抄録
The HST-1 gene, originally identified in our laboratory as a transforming gene, encodes HST-1 protein or fibroblast growth factor (FGF)-4, a member of the FGF family. In this study, to explore a novel function of HST-1 gene, gene knock-in (gain of function) and knock-out (loss of function) were performed.
To identify the target cells and tissues which are susceptible to the biological actions of HST-I protein in vivo, we gave mice a recombinant adenovirus carrying the HST-l gene (AdexHST-l). The results show that AdexHST-l caused a two-fold increase in peripheral platelet count for a period of 30 days, and also effectively prevented experimentally induced thrombocytopenia. We further elucidated that thrombopoietic action of HST-1 is achieved in that HST-1 can regulate megakaryocyte development as a megakaryocyte potentiator synergistically with IL-3 and TPO as well as potentiates magakaryocyte maturation.
As a means of exploring the role of HST- I in vertebrate embryogenesis, mice with distrupted HST-1 gene were produced by homologous recombination. Null mutant ES cells survived but homozygous HST-1-/- mutants showed severe develop-mental delay and died before 9 days of gestation, suggesting that HST-l plays essential roles in early phases of mouse development.
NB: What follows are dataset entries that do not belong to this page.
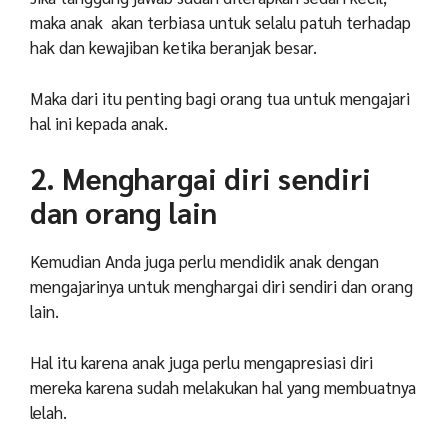
maka anak akan terbiasa untuk selalu patuh terhadap
hak dan kewajiban ketika beranjak besar.
Maka dari itu penting bagi orang tua untuk mengajari
hal ini kepada anak.
2. Menghargai diri sendiri
dan orang lain
Kemudian Anda juga perlu mendidik anak dengan
mengajarinya untuk menghargai diri sendiri dan orang
lain.
Hal itu karena anak juga perlu mengapresiasi diri
mereka karena sudah melakukan hal yang membuatnya
lelah.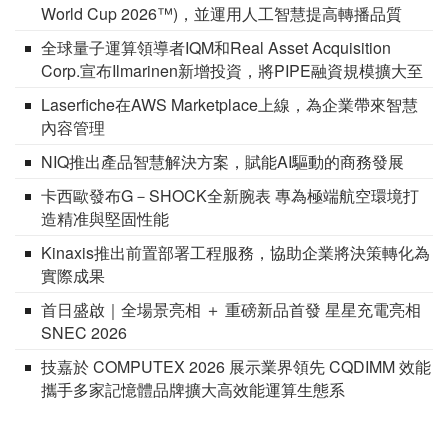
World Cup 2026™)，並運用人工智慧提高轉播品質
全球量子運算領導者IQM和Real Asset Acquisition
Corp.宣布Ilmarinen新增投資，將PIPE融資規模擴大至
1.46億美元
Laserfiche在AWS Marketplace上線，為企業帶來智慧
內容管理
NIQ推出產品智慧解決方案，賦能AI驅動的商務發展
卡西歐發布G－SHOCK全新腕表 專為極端航空環境打
造精准與堅固性能
Kinaxis推出前置部署工程服務，協助企業將決策轉化為
實際成果
首日盛啟｜全場景亮相 ＋ 重磅新品首發 星星充電亮相
SNEC 2026
技嘉於 COMPUTEX 2026 展示業界領先 CQDIMM 效能
攜手多家記憶體品牌擴大高效能運算生態系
In addition to its early embryonic function, HST-1 may play a crucial role in the later stage of development. In fact, we and others have found that HST-1 is expressd in the cells of the apical ectodermal ridge of mouse limb bud at 11 and 12 days of gestation. In an effort to further understand the role of HST-l in mouse limb development, we initially established a novel limb culture system which provides us with a suitable model system to explore the key factors for limb development. Using this culture system, we have shown that exposure of embryonal limb bud explants to antisense oligonucleotides of HST-1 blocks limb outgrowth. Our results suggest direct evidence that HST-1 worked naturally as an inducer of mouse limb development.